Furthermore, if you look at the current economic atmosphere, it doesn’t seem very comforting. According to a report by real estate services firm Colliers International, between the first quarters of 2017 and 2018, the average cost of construction materials in the UAE increased by 3.1%, while overall construction costs increased in the range of 1.8% to 2.3%.
Bob Flanagan, Colliers International’s managing director for project management and cost consultancy services, told Thomson Reuters Projects that he attributed the less than proportionate increase in construction cost in relation to the material cost to the competitive pressures within the contracting market.
“In a competitive market, it is common for contractors to absorb short up-swings in material prices by reducing their expected profit margin,” he said.
With the market being saturated by an abundance of contractors, it makes sense why C.A.T. isn’t having the best of times.
How is C.A.T. attempting to stay afloat?
“C.A.T.’s strategy in recent years has been to strengthen its position in its existing markets and to develop the right capabilities to expand opportunistically to new markets,” Hage told Forbes.
The group’s core business area is still oil and gas projects, and it counts Saudi Aramco as a major source of contracts. Last year, C.A.T. completed four projects valued at more than $1.5 billion for the oil giant, including laying 1,500 kilometers of pipelines, according to Forbes. Following the oil price crash, contractors were among those most affected.
“Clients tightened their budgets, which led to a scarcity in projects that in turn led to fierce and unreasonable competition amongst contractors, reflected in suicidal prices,” says Hage.
Even with C.A.T.’s shrinking in size, Hage is looking to plant the company’s roots in less competitive markets and sectors, and perhaps re-establish the company as the pioneer of a new market. Currently, they are pursuing a solar project in Ukraine, both a ripe sector and a new market for the Group.
Renewable energy projects will become part and parcel in the region in the coming decades, and by establishing themselves as a household name in this new sector early on, they could potentially see a subdued return to their glory days. The Saudi government announced earlier this year that they are investing $7 billion into 7 solar projects and a wind farm, with plans for building the world’s largest solar power plant.
The recovery of the oil market should have an alleviating effect on C.A.T.’s figures, but the company is pinning its hopes on projects beyond the oil sector. With legislation and developments in accordance with Saudi’s Vision 2030 coming into light, the firm could find new opportunities for work.
C.A.T. will have to look beyond its iconic history with the oil industry, and look for greener pastures in different sectors if it hopes to make a return to form.
Initially founded in 1937 by Lebanese politician Emile Bustani, C.A.T. is considered one of the construction pioneers in the region of the Middle East since the oil discovery era.

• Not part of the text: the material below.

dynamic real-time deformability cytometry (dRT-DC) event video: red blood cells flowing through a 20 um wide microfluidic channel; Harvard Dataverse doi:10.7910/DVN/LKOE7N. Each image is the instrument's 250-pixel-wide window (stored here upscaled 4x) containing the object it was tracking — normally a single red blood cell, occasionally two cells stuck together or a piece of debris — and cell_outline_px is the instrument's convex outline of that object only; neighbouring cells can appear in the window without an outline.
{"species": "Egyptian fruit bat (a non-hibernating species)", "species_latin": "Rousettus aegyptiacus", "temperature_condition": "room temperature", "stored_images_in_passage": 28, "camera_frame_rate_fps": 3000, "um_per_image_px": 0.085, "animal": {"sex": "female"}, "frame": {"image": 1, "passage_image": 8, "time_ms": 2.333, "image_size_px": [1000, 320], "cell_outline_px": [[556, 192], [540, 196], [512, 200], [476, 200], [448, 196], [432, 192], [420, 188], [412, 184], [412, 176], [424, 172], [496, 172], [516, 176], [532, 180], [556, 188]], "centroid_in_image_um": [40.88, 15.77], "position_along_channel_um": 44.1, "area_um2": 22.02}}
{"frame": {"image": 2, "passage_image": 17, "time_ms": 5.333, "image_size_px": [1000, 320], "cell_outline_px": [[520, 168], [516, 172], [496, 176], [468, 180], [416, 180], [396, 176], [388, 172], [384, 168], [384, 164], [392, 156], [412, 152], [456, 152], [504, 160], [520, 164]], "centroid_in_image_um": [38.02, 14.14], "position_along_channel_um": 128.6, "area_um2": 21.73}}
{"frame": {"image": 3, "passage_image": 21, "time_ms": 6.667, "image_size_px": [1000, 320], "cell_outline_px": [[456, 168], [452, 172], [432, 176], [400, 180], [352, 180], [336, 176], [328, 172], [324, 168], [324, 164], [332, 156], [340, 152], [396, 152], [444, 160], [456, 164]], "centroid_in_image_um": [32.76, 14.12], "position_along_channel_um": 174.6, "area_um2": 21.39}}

The company’s first contract granted C.A.T. the rights to build the Haifa oil refinery. Soon, in 1942, the firm was registered in Lebanon by partners Emile Bustani, Shukri Shammas, and Abdallah Khoury. It was during this year that C.A.T. built a strong relationship with the British Army, for whom they undertook several projects.
They went on to work on several ventures all across the world, from Houston to Nigeria to Saudi Arabia.
After the death of the founders, the partners reshaped the structure of the company in 1993. C.A.T. Holding S.A. was registered in Luxembourg and took oversight of all contracting activities.
By that time, C.A.T. had lost their place in the market and were being crowded by other similar companies who had arrived on the block from nearby shores and from across the oceans.